* RECORDS PROVIDED *

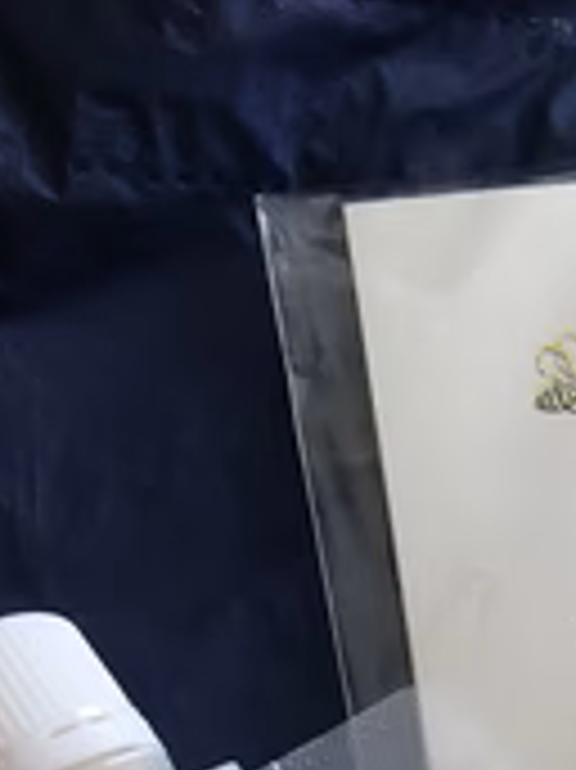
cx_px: 572
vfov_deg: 26.0
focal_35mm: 68
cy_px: 883
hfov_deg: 20.9
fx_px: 1511
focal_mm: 4.15
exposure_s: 1/40
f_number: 2.2
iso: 32
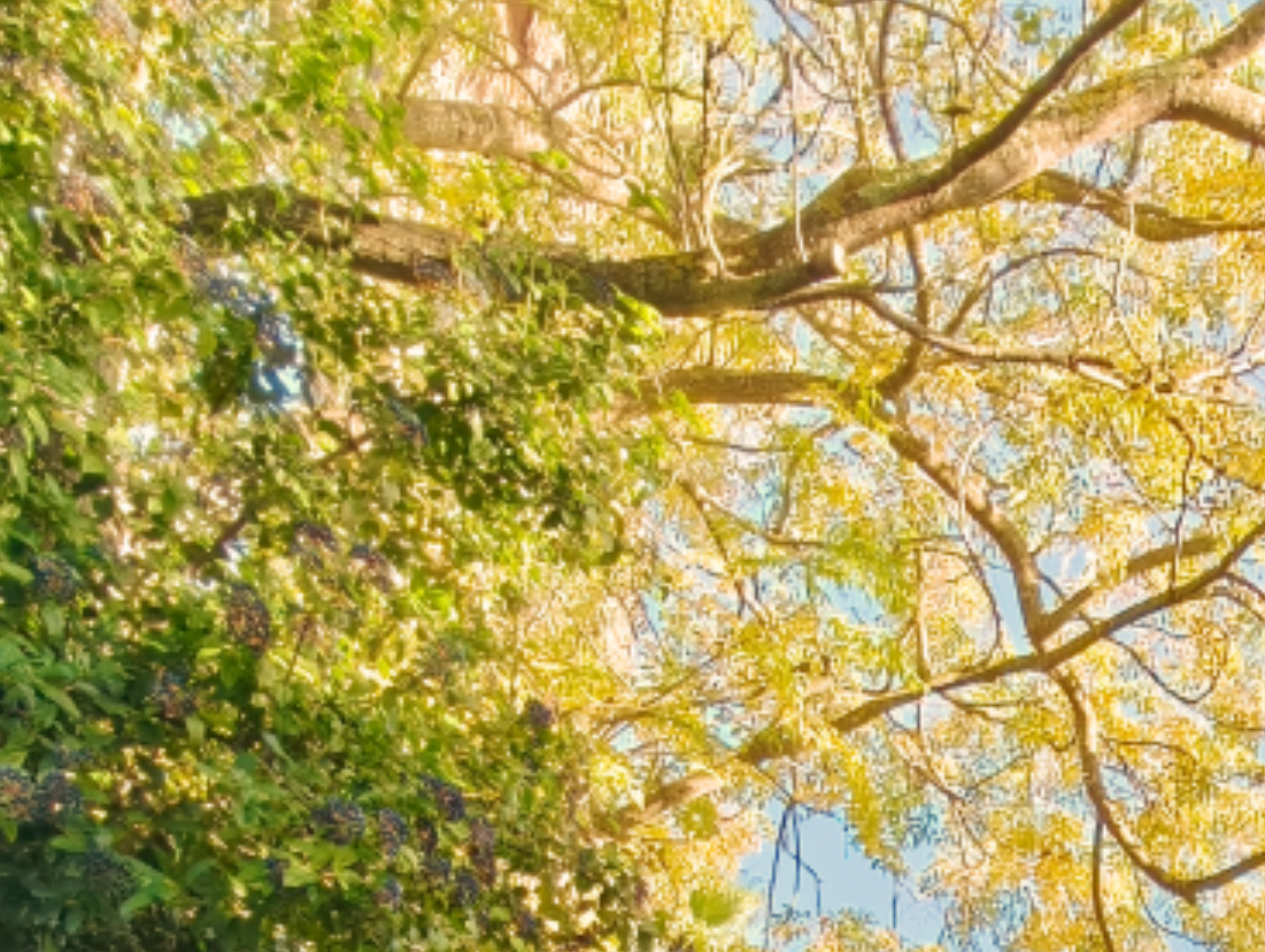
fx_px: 1792
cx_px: 1334
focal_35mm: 49
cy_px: 1545
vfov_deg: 22.4
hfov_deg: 34.5
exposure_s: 1/129
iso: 200
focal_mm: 2.31
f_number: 2
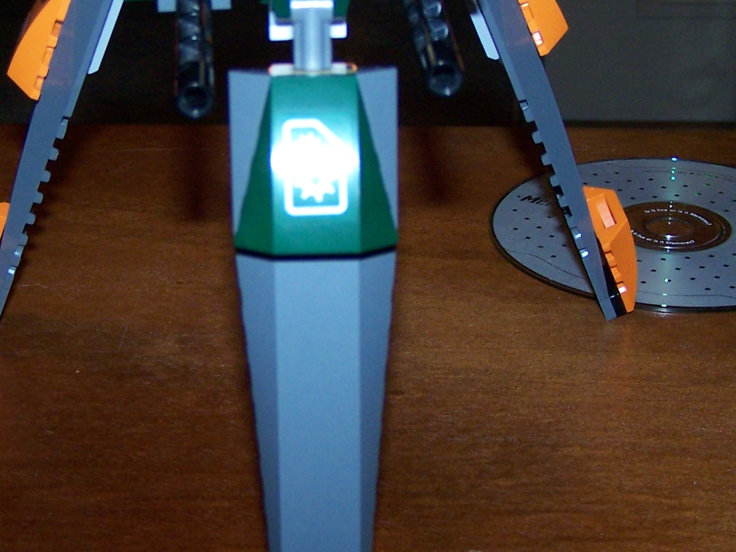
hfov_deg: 25.3
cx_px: 291
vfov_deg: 19.1
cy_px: 258
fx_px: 1637
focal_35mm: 77
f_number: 2.8
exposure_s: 1/60
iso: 140
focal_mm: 6.3
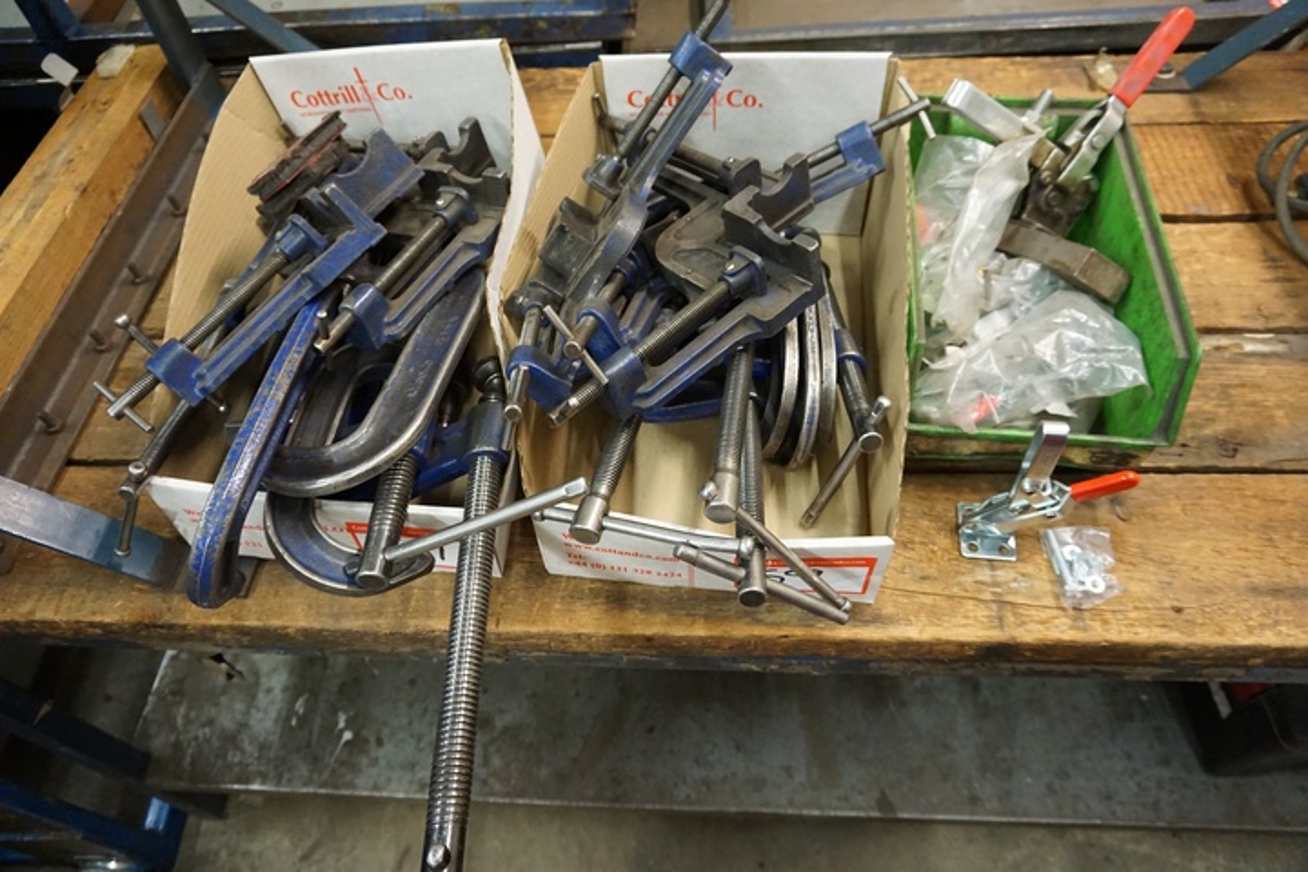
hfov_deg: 73.7
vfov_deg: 53.1
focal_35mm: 24
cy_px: 436
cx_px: 654
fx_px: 872
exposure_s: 1/80
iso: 3200
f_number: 3.5
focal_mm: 16
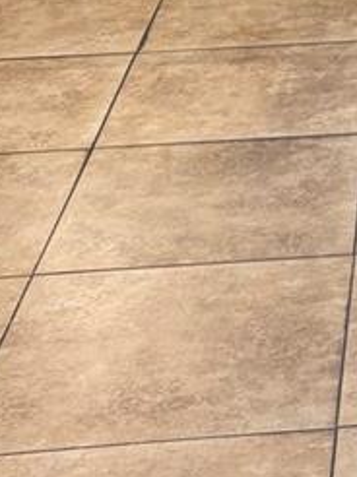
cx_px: 673
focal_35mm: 127
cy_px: -213
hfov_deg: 10.8
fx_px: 1749
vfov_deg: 14.6
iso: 80
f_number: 1.6
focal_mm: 5.96
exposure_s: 1/60
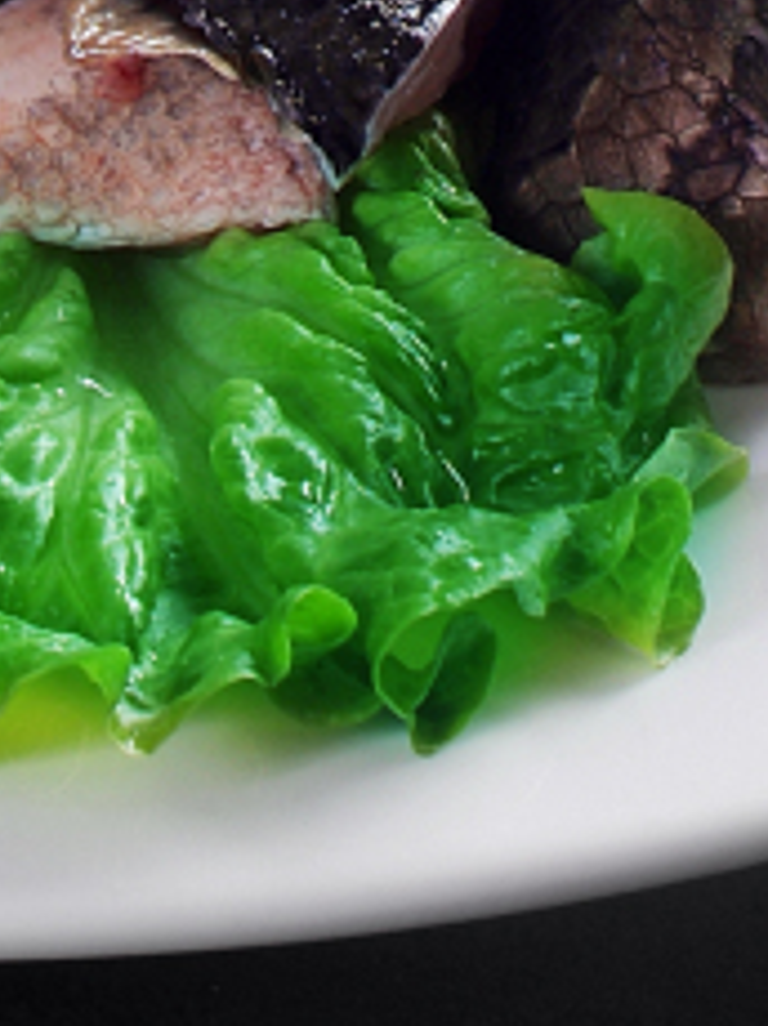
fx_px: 9543
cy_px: -417
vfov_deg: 6.1
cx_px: -125
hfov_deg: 4.6
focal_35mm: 322
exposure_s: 1/180
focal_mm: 50
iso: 100
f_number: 13
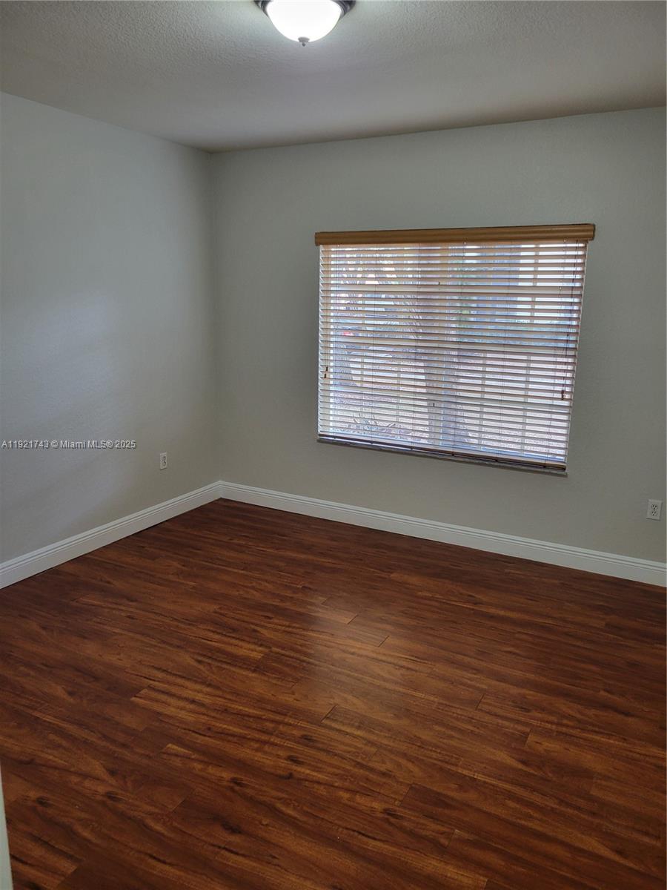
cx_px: 334
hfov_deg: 53.1
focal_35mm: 26
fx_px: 668
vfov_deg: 67.3
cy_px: 445
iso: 200
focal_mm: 5.4
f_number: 1.8
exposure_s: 1/60
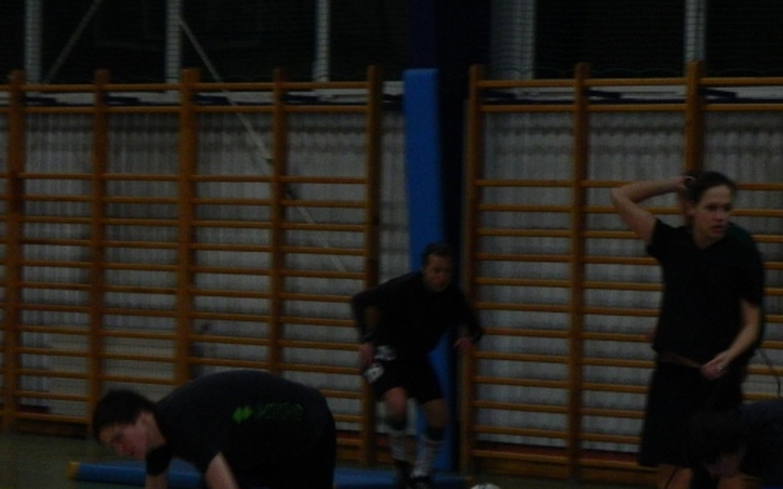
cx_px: 555
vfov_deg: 6.3
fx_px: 4417
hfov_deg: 10.1
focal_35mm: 207
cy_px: 311
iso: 400
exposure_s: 1/60
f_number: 4.7
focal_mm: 23.2
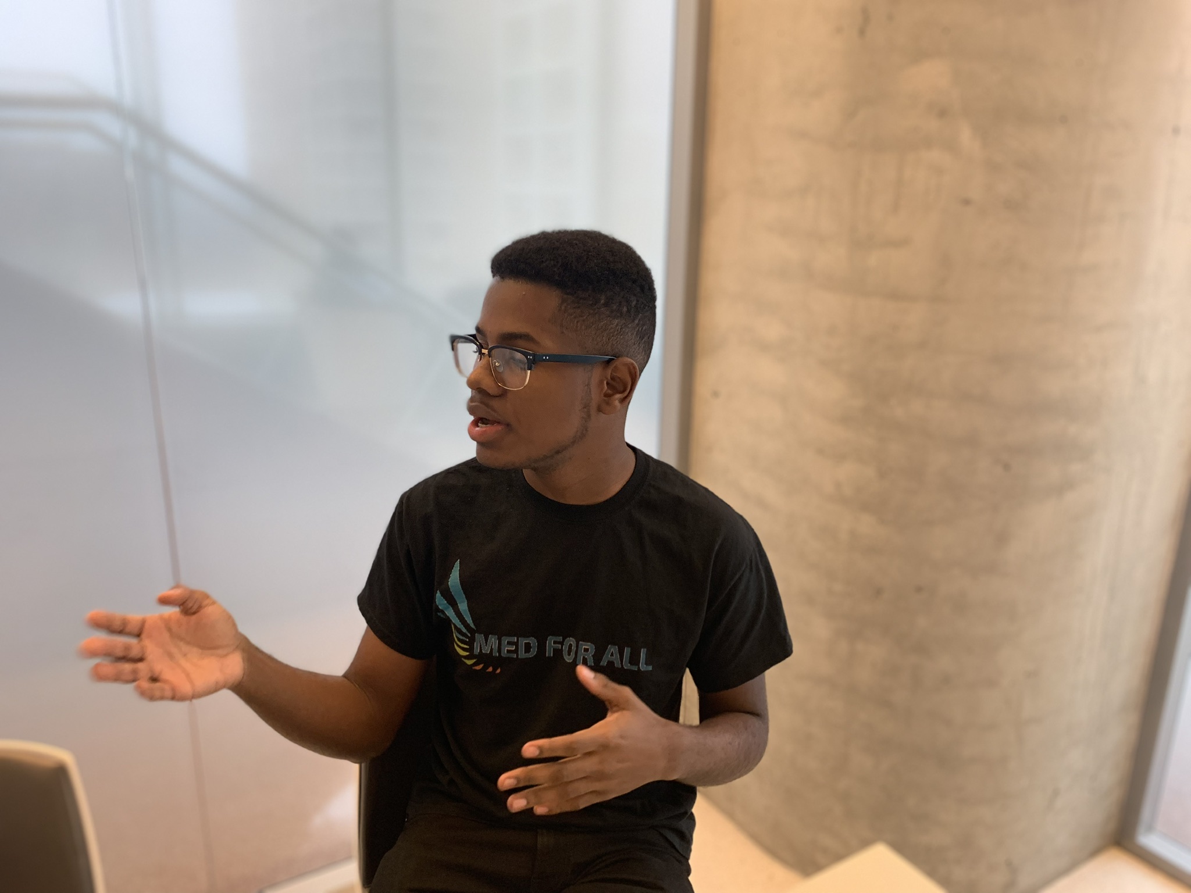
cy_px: 446
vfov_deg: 53.1
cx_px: 596
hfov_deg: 67.3
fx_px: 895
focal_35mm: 26
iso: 125
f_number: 1.8
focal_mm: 4.25
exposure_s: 1/60
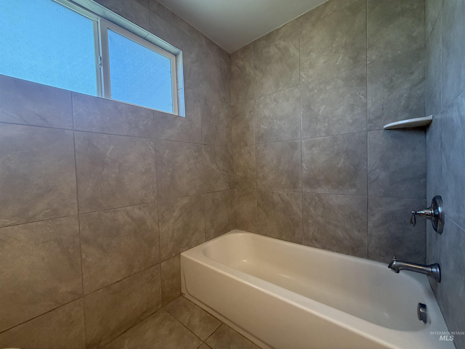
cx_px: 232
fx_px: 188
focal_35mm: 14
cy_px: 174
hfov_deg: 102.1
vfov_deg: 85.7
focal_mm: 2.22
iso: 250
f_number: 2.2
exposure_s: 1/120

* ABOUT THIS TASK *
The answer is the complete set of records, copied exactly, with pictures omitted.

* TASK RESULT *
cx_px: 572
vfov_deg: 26.0
focal_35mm: 68
cy_px: 883
hfov_deg: 20.9
fx_px: 1511
focal_mm: 4.15
exposure_s: 1/40
f_number: 2.2
iso: 32
fx_px: 1792
cx_px: 1334
focal_35mm: 49
cy_px: 1545
vfov_deg: 22.4
hfov_deg: 34.5
exposure_s: 1/129
iso: 200
focal_mm: 2.31
f_number: 2
hfov_deg: 25.3
cx_px: 291
vfov_deg: 19.1
cy_px: 258
fx_px: 1637
focal_35mm: 77
f_number: 2.8
exposure_s: 1/60
iso: 140
focal_mm: 6.3
hfov_deg: 73.7
vfov_deg: 53.1
focal_35mm: 24
cy_px: 436
cx_px: 654
fx_px: 872
exposure_s: 1/80
iso: 3200
f_number: 3.5
focal_mm: 16
cx_px: 673
focal_35mm: 127
cy_px: -213
hfov_deg: 10.8
fx_px: 1749
vfov_deg: 14.6
iso: 80
f_number: 1.6
focal_mm: 5.96
exposure_s: 1/60
fx_px: 9543
cy_px: -417
vfov_deg: 6.1
cx_px: -125
hfov_deg: 4.6
focal_35mm: 322
exposure_s: 1/180
focal_mm: 50
iso: 100
f_number: 13
cx_px: 334
hfov_deg: 53.1
focal_35mm: 26
fx_px: 668
vfov_deg: 67.3
cy_px: 445
iso: 200
focal_mm: 5.4
f_number: 1.8
exposure_s: 1/60
cx_px: 555
vfov_deg: 6.3
fx_px: 4417
hfov_deg: 10.1
focal_35mm: 207
cy_px: 311
iso: 400
exposure_s: 1/60
f_number: 4.7
focal_mm: 23.2
cy_px: 446
vfov_deg: 53.1
cx_px: 596
hfov_deg: 67.3
fx_px: 895
focal_35mm: 26
iso: 125
f_number: 1.8
focal_mm: 4.25
exposure_s: 1/60
cx_px: 232
fx_px: 188
focal_35mm: 14
cy_px: 174
hfov_deg: 102.1
vfov_deg: 85.7
focal_mm: 2.22
iso: 250
f_number: 2.2
exposure_s: 1/120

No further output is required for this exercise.